Peerakiat Siriluethaiwattana
- Country (sports): Thailand
- Born: 16 August 1989 (age 36) Kampaengpetch, Thailand
- Height: 1.75 m (5 ft 9 in)
- Plays: Left-handed (two-handed backhand)
- Prize money: $37,879

Singles
- Career record: 2–5 (at ATP Tour level, Grand Slam level, and in Davis Cup)
- Career titles: 0
- Highest ranking: No. 704 (7 June 2010)

Grand Slam singles results
- Australian Open Junior: 1R (2007)
- French Open Junior: 1R (2007)
- Wimbledon Junior: 1R (2007)
- US Open Junior: 3R (2007)

Doubles
- Career record: 0–0 (at ATP Tour level, Grand Slam level, and in Davis Cup)
- Career titles: 1 ITF
- Highest ranking: No. 567 (13 August 2012)

Grand Slam doubles results
- Australian Open Junior: 1R (2007)
- French Open Junior: 1R (2007)
- Wimbledon Junior: 1R (2007)
- US Open Junior: 2R (2007)

= Peerakiat Siriluethaiwattana =

Thai tennis player

Peerakiat Siriluethaiwattana (born 16 August 1989) is a former Thai tennis player.
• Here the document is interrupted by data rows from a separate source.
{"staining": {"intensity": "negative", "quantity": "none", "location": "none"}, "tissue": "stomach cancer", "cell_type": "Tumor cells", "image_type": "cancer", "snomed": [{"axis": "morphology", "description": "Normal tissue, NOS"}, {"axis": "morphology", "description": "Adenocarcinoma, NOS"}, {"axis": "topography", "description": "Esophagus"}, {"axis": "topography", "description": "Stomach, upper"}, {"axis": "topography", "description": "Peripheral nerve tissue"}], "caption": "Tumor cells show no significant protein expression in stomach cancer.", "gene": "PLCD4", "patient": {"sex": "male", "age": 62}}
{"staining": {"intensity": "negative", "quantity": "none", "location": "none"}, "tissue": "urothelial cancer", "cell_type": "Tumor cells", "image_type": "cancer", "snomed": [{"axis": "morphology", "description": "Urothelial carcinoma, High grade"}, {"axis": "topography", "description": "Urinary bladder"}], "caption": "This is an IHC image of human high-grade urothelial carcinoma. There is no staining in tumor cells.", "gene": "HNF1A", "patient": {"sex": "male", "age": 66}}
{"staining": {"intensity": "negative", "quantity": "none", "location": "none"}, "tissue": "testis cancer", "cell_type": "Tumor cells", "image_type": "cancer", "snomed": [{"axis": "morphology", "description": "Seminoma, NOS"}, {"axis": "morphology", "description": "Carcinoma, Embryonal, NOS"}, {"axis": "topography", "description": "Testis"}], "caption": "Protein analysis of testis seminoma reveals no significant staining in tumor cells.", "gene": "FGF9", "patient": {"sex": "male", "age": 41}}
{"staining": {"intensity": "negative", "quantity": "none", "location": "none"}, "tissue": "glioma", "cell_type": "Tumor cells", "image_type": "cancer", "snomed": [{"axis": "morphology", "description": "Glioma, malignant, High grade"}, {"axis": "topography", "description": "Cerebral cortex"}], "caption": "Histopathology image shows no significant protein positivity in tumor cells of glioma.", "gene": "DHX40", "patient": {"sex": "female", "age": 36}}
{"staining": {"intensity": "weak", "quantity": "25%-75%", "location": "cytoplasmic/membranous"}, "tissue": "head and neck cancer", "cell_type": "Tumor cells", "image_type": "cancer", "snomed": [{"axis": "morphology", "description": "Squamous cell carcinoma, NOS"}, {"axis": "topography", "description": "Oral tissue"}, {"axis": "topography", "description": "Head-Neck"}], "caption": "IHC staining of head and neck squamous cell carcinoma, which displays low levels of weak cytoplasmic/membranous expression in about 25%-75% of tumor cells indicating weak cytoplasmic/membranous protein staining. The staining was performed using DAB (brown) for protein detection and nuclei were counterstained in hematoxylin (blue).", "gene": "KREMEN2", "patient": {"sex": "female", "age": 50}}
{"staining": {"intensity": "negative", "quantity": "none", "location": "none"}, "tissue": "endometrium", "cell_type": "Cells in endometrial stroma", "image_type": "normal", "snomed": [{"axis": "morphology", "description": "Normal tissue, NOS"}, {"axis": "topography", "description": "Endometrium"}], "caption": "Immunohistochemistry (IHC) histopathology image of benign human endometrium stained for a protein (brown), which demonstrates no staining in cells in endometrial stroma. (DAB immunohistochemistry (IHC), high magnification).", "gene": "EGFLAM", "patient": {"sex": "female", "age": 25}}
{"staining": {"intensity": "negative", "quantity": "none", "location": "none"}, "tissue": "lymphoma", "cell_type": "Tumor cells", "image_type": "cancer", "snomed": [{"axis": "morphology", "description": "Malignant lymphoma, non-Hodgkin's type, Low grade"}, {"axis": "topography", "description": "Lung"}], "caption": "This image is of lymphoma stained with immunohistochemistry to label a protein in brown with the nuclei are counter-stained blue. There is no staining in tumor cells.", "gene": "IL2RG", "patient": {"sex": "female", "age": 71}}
He was born in Kampaengpetch, Thailand. He lives in Bangkok, Thailand.
Siriluethaiwattana had a career high ATP singles ranking of 704 achieved on 7 June 2010. He also had a career high ATP doubles ranking of 567 achieved on 13 August 2012.

Siriluethaiwattana represented Thailand in the Davis Cup.